Bos kasino Las Vegas mengandalkan profil penghitung kartu Blackjack yang sudah lama ada, tetapi karena tim MIT melawan profil tersebut, itu juga menguntungkan mereka, membantu mereka lolos dari deteksi. Profil mengasumsikan satu penghitung kartu tunggal. Gaya permainan tim yang acuh tak acuh dan tampaknya acak juga bertentangan dengan profil. Tapi mereka gila seperti rubah–sampai mereka tidak ada lagi.

Akhirnya, kecerobohan membuat mereka berlutut. Akhirnya, mereka kehilangan disiplin dan ketenangan mereka; mesin yang diminyaki dengan baik yang dibuat dengan ketepatan jam tangan Swiss mulai berantakan. Mereka mulai berteman, dan tidak hanya dengan godaan Las Vegas yang biasa, tetapi dengan satu sama lain – di depan umum. Peluang total melihat tim bersantai dan bermain di kolam renang Las Vegas membuka kedok mereka. Kisah penguraian mereka kembali ke jalan-jalan belakang Boston sebelum mereka akhirnya bubar. Kemungkinan akhirnya berbalik melawan mereka, dan taruhannya terlalu tinggi bahkan untuk para jenius dari MIT.

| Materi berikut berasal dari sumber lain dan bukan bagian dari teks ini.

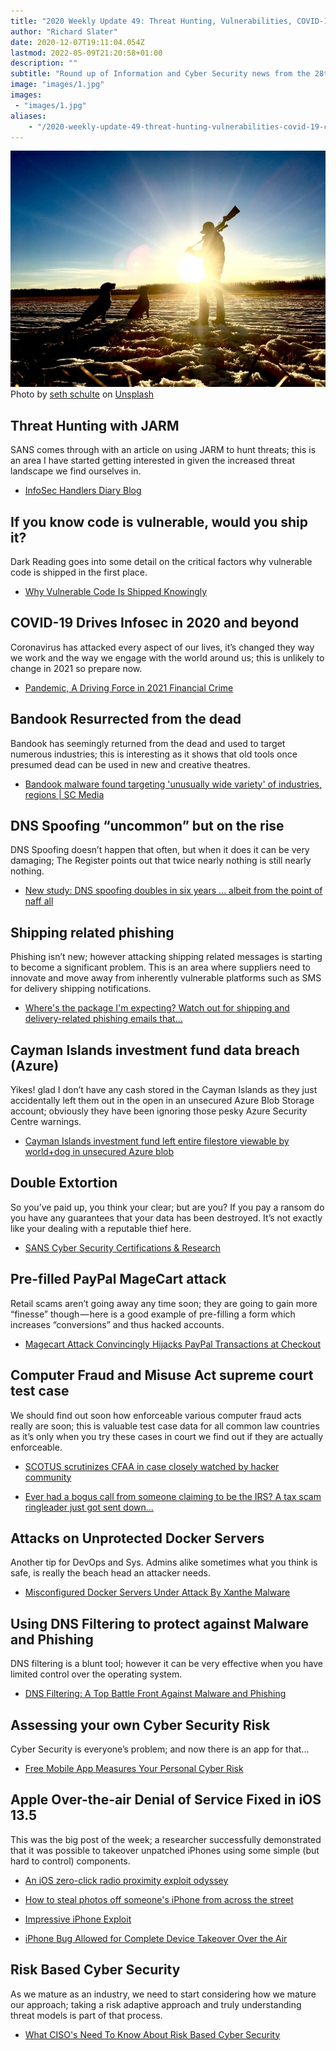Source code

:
 ```yaml
---
title: "2020 Weekly Update 49: Threat Hunting, Vulnerabilities, COVID-19"
author: "Richard Slater"
date: 2020-12-07T19:11:04.054Z
lastmod: 2022-05-09T21:20:58+01:00
description: ""
subtitle: "Round up of Information and Cyber Security news from the 28th of November to the 4th December."
image: "images/1.jpg" 
images:
 - "images/1.jpg"
aliases:
    - "/2020-weekly-update-49-threat-hunting-vulnerabilities-covid-19-c9a0ee0b9e52"
---
```


![image](images/1.jpg)
Photo by [seth schulte](https://unsplash.com/@setherson29?utm_source=medium&amp;utm_medium=referral) on [Unsplash](https://unsplash.com?utm_source=medium&amp;utm_medium=referral)

## Threat Hunting with JARM

SANS comes through with an article on using JARM to hunt threats; this is an area I have started getting interested in given the increased threat landscape we find ourselves in.

- [InfoSec Handlers Diary Blog](https://isc.sans.edu/diary/rss/26832)

## If you know code is vulnerable, would you ship it?

Dark Reading goes into some detail on the critical factors why vulnerable code is shipped in the first place.

- [Why Vulnerable Code Is Shipped Knowingly](https://www.darkreading.com/application-security/why-vulnerable-code-is-shipped-knowingly/a/d-id/1339373?_mc=rss_x_drr_edt_aud_dr_x_x-rss-simple)

## COVID-19 Drives Infosec in 2020 and beyond

Coronavirus has attacked every aspect of our lives, it’s changed they way we work and the way we engage with the world around us; this is unlikely to change in 2021 so prepare now.

- [Pandemic, A Driving Force in 2021 Financial Crime](https://threatpost.com/2021-financial-crime-covid-19/161665/)

## Bandook Resurrected from the dead

Bandook has seemingly returned from the dead and used to target numerous industries; this is interesting as it shows that old tools once presumed dead can be used in new and creative theatres.

- [Bandook malware found targeting &#39;unusually wide variety&#39; of industries, regions | SC Media](https://www.scmagazine.com/home/security-news/bandook-malware-found-targeting-unusually-wide-variety-of-industries-regions/)

## DNS Spoofing “uncommon” but on the rise

DNS Spoofing doesn’t happen that often, but when it does it can be very damaging; The Register points out that twice nearly nothing is still nearly nothing.

- [New study: DNS spoofing doubles in six years ... albeit from the point of naff all](https://www.theregister.com/2020/12/01/dns_spoofing_rare_but_growing/)

## Shipping related phishing

Phishing isn’t new; however attacking shipping related messages is starting to become a significant problem. This is an area where suppliers need to innovate and move away from inherently vulnerable platforms such as SMS for delivery shipping notifications.

- [Where&#39;s the package I&#39;m expecting? Watch out for shipping and delivery-related phishing emails that…](https://blog.checkpoint.com/2020/12/01/wheres-the-package-im-expecting-watch-out-for-shipping-and-delivery-related-phishing-emails-that-try-to-track-your-details/)

## Cayman Islands investment fund data breach (Azure)

Yikes! glad I don’t have any cash stored in the Cayman Islands as they just accidentally left them out in the open in an unsecured Azure Blob Storage account; obviously they have been ignoring those pesky Azure Security Centre warnings.

- [Cayman Islands investment fund left entire filestore viewable by world+dog in unsecured Azure blob](https://www.theregister.com/2020/12/01/auster_capital_data_breach/)

## Double Extortion

So you’ve paid up, you think your clear; but are you? If you pay a ransom do you have any guarantees that your data has been destroyed. It’s not exactly like your dealing with a reputable thief here.

- [SANS Cyber Security Certifications &amp; Research](https://www.sans.org/blog/are-you-prepared-for-double-extortion-attacks-/)

## Pre-filled PayPal MageCart attack

Retail scams aren’t going away any time soon; they are going to gain more “finesse” though — here is a good example of pre-filling a form which increases “conversions” and thus hacked accounts.

- [Magecart Attack Convincingly Hijacks PayPal Transactions at Checkout](https://threatpost.com/magecart-hijacks-paypal-transactions/161697/)

## Computer Fraud and Misuse Act supreme court test case

We should find out soon how enforceable various computer fraud acts really are soon; this is valuable test case data for all common law countries as it’s only when you try these cases in court we find out if they are actually enforceable.

- [SCOTUS scrutinizes CFAA in case closely watched by hacker community](https://www.scmagazine.com/home/security-news/cybercrime/supreme-court-scrutinizes-cfaa-in-case-closely-watched-by-hacker-community/)

- [Ever had a bogus call from someone claiming to be the IRS? A tax scam ringleader just got sent down…](https://www.theregister.com/2020/12/01/scam_call_prison/)

## Attacks on Unprotected Docker Servers

Another tip for DevOps and Sys. Admins alike sometimes what you think is safe, is really the beach head an attacker needs.

- [Misconfigured Docker Servers Under Attack By Xanthe Malware](https://threatpost.com/misconfigured-docker-servers-xanthe-malware/161732/)

## Using DNS Filtering to protect against Malware and Phishing

DNS filtering is a blunt tool; however it can be very effective when you have limited control over the operating system.

- [DNS Filtering: A Top Battle Front Against Malware and Phishing](https://threatpost.com/dns-filtering-a-top-battle-front-against-malware-and-phishing/161708/)

## Assessing your own Cyber Security Risk

Cyber Security is everyone’s problem; and now there is an app for that…

- [Free Mobile App Measures Your Personal Cyber Risk](https://www.darkreading.com/endpoint/free-mobile-app-measures-your-personal-cyber-risk/d/d-id/1339577?_mc=rss_x_drr_edt_aud_dr_x_x-rss-simple)

## Apple Over-the-air Denial of Service Fixed in iOS 13.5

This was the big post of the week; a researcher successfully demonstrated that it was possible to takeover unpatched iPhones using some simple (but hard to control) components.

- [An iOS zero-click radio proximity exploit odyssey](https://googleprojectzero.blogspot.com/2020/12/an-ios-zero-click-radio-proximity.html)

- [How to steal photos off someone&#39;s iPhone from across the street](https://nakedsecurity.sophos.com/2020/12/02/how-to-steal-photos-off-someones-iphone-from-across-the-street/)

- [Impressive iPhone Exploit](https://www.schneier.com/blog/archives/2020/12/impressive-iphone-exploit.html)

- [iPhone Bug Allowed for Complete Device Takeover Over the Air](https://threatpost.com/iphone-bug-takeover-over-the-air/161748/)

## Risk Based Cyber Security

As we mature as an industry, we need to start considering how we mature our approach; taking a risk adaptive approach and truly understanding threat models is part of that process.

- [What CISO&#39;s Need To Know About Risk Based Cyber Security](https://www.cshub.com/attacks/articles/what-cisos-need-to-know-about-risk-based-cyber-security)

Pemain tim terakhir yang tersisa dikawal dari meja dengan kata-kata perpisahan, “Kamu tidak bisa bermain di sini. Kamu terlalu baik untuk kami.”

Tim Blackjack di Berita

Kisah Tim Blackjack MIT tidak berakhir dengan kehancurannya. ABC, CNN, History Channel, dan CBS’s 60 Minutes semuanya mengangkat ceritanya. Bringing Down the House : The Inside Story of Six MIT Students Who Took Vegas for Millions (Simon & Schuster Adult Publishing Group, 2002), oleh Ben Mezrich, mencatat petualangan tim dari awal hingga akhir garis melalui mata anggota tim, Kevin Lewis (bukan nama sebenarnya). Salah satu mantan anggota yang giat saat ini menawarkan seminar berdasarkan sistem.

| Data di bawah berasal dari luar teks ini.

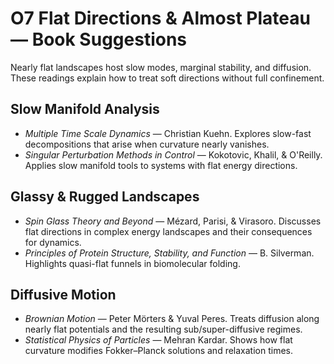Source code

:# O7 Flat Directions & Almost Plateau — Book Suggestions

Nearly flat landscapes host slow modes, marginal stability, and diffusion. These readings explain how to treat soft directions without full confinement.

## Slow Manifold Analysis
- *Multiple Time Scale Dynamics* — Christian Kuehn. Explores slow-fast decompositions that arise when curvature nearly vanishes.
- *Singular Perturbation Methods in Control* — Kokotovic, Khalil, & O'Reilly. Applies slow manifold tools to systems with flat energy directions.

## Glassy & Rugged Landscapes
- *Spin Glass Theory and Beyond* — Mézard, Parisi, & Virasoro. Discusses flat directions in complex energy landscapes and their consequences for dynamics.
- *Principles of Protein Structure, Stability, and Function* — B. Silverman. Highlights quasi-flat funnels in biomolecular folding.

## Diffusive Motion
- *Brownian Motion* — Peter Mörters & Yuval Peres. Treats diffusion along nearly flat potentials and the resulting sub/super-diffusive regimes.
- *Statistical Physics of Particles* — Mehran Kardar. Shows how flat curvature modifies Fokker–Planck solutions and relaxation times.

Ironi terakhir belum muncul dengan sendirinya. Kevin Spacey memproduksi versi film dari buku tersebut, yang akan dirilis oleh MGM sekitar tahun 2006. Kita harus bertanya-tanya apakah film tersebut akan membantu MGM memulihkan kerugiannya dari Tim Blackjack MIT.

You may also like

Leave a Reply

Your email address will not be published.